# ACTION ITEM
This exercise asks for every line of the material that contains the word "nose".

● ● ● ● ● ● ●

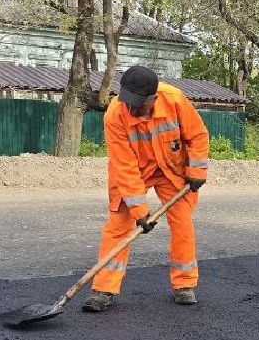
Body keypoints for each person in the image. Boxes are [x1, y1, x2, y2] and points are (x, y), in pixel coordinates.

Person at [82, 65, 210, 312]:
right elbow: (124, 166)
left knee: (182, 222)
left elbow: (197, 135)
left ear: (154, 97)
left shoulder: (174, 99)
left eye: (139, 104)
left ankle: (184, 285)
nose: (132, 108)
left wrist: (196, 172)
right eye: (128, 102)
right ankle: (104, 290)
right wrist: (140, 211)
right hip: (134, 171)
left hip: (170, 170)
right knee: (118, 226)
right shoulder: (114, 115)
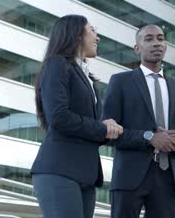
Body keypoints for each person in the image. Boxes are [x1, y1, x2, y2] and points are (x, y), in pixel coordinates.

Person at [31, 15, 123, 218]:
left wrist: (107, 129)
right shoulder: (57, 64)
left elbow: (88, 127)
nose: (97, 37)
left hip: (85, 174)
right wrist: (101, 127)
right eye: (93, 30)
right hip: (59, 170)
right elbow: (59, 117)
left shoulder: (88, 77)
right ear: (77, 34)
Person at [102, 25, 175, 218]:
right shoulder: (120, 82)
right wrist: (149, 137)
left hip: (167, 178)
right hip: (129, 176)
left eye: (160, 39)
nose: (156, 43)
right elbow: (108, 133)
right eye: (149, 39)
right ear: (137, 48)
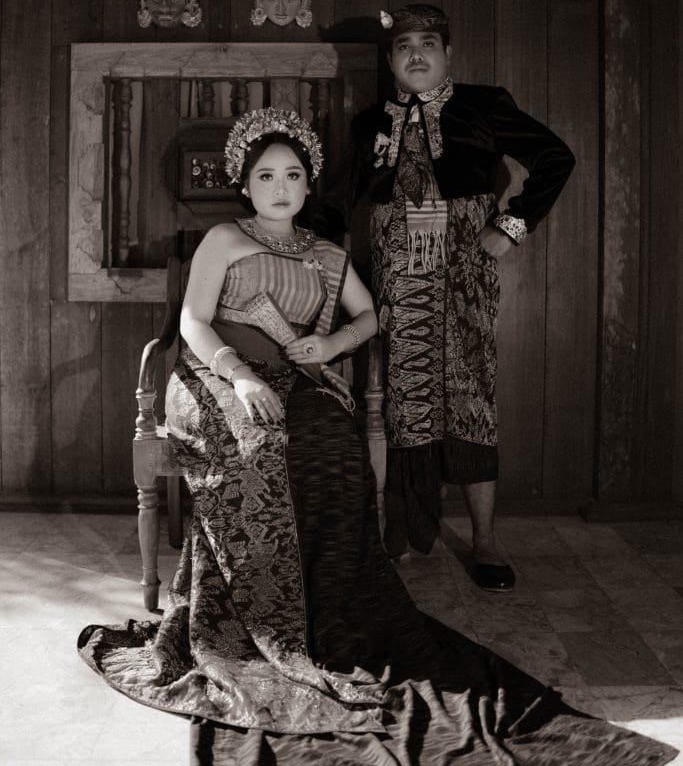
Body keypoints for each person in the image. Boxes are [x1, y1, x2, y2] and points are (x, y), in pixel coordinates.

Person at [78, 108, 674, 766]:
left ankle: (325, 605)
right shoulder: (222, 239)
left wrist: (331, 343)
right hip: (214, 376)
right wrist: (240, 377)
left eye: (293, 175)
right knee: (255, 445)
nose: (280, 187)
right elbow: (192, 322)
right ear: (245, 185)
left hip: (294, 377)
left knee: (336, 451)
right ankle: (256, 615)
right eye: (266, 176)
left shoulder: (327, 254)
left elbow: (369, 316)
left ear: (308, 185)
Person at [314, 4, 577, 591]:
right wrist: (295, 249)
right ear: (390, 60)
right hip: (397, 279)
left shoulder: (484, 106)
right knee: (404, 401)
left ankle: (485, 541)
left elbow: (556, 158)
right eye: (403, 45)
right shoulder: (369, 124)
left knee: (470, 397)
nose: (415, 54)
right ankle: (404, 530)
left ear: (447, 53)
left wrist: (510, 226)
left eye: (427, 43)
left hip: (464, 275)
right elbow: (336, 202)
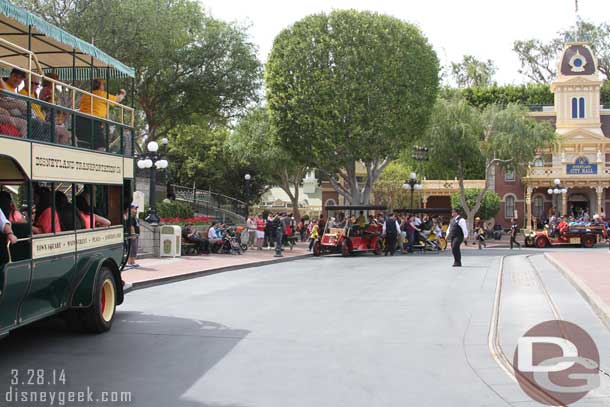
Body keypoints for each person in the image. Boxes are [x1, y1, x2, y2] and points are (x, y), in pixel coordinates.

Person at [78, 79, 126, 149]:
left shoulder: (85, 94)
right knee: (101, 147)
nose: (103, 86)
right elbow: (117, 100)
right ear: (100, 86)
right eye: (102, 84)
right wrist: (122, 94)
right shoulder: (102, 94)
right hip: (93, 122)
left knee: (88, 145)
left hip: (80, 121)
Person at [125, 203, 140, 268]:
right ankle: (129, 262)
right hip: (132, 235)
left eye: (136, 208)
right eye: (135, 208)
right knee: (131, 248)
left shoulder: (134, 217)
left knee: (134, 249)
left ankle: (132, 262)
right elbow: (131, 226)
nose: (136, 210)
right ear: (130, 209)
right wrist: (133, 234)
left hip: (135, 235)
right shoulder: (130, 217)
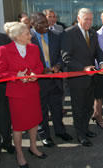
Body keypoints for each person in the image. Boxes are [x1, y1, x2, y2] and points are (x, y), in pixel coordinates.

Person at [0, 22, 46, 167]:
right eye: (26, 34)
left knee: (34, 121)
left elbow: (39, 66)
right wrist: (15, 75)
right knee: (18, 126)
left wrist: (35, 74)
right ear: (18, 37)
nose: (30, 35)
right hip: (16, 95)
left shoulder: (34, 48)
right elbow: (0, 73)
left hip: (32, 91)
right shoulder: (3, 50)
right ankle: (19, 153)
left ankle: (33, 147)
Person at [61, 8, 103, 147]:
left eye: (91, 19)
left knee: (87, 107)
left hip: (91, 78)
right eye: (86, 19)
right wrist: (83, 68)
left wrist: (102, 63)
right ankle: (80, 135)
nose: (89, 22)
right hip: (77, 79)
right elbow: (66, 57)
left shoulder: (92, 32)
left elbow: (98, 51)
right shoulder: (69, 33)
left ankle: (85, 129)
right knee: (78, 108)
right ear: (79, 19)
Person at [30, 13, 72, 147]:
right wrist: (41, 69)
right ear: (33, 24)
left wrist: (59, 65)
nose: (46, 26)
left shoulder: (56, 36)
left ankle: (60, 131)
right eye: (41, 23)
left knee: (57, 107)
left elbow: (62, 54)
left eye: (46, 22)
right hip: (38, 81)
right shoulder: (27, 38)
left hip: (55, 79)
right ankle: (45, 135)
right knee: (41, 109)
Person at [0, 32, 14, 163]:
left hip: (2, 88)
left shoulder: (3, 38)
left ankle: (7, 143)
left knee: (4, 118)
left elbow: (12, 61)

● ● ● ● ● ● ●

# RESPONSE TO THE TASK
nose: (132, 108)
nose: (97, 37)
nose: (156, 43)
nose: (280, 187)
nose: (415, 54)
nose: (103, 86)
nose: (136, 210)
nose: (30, 35)
nose: (89, 22)
nose: (46, 26)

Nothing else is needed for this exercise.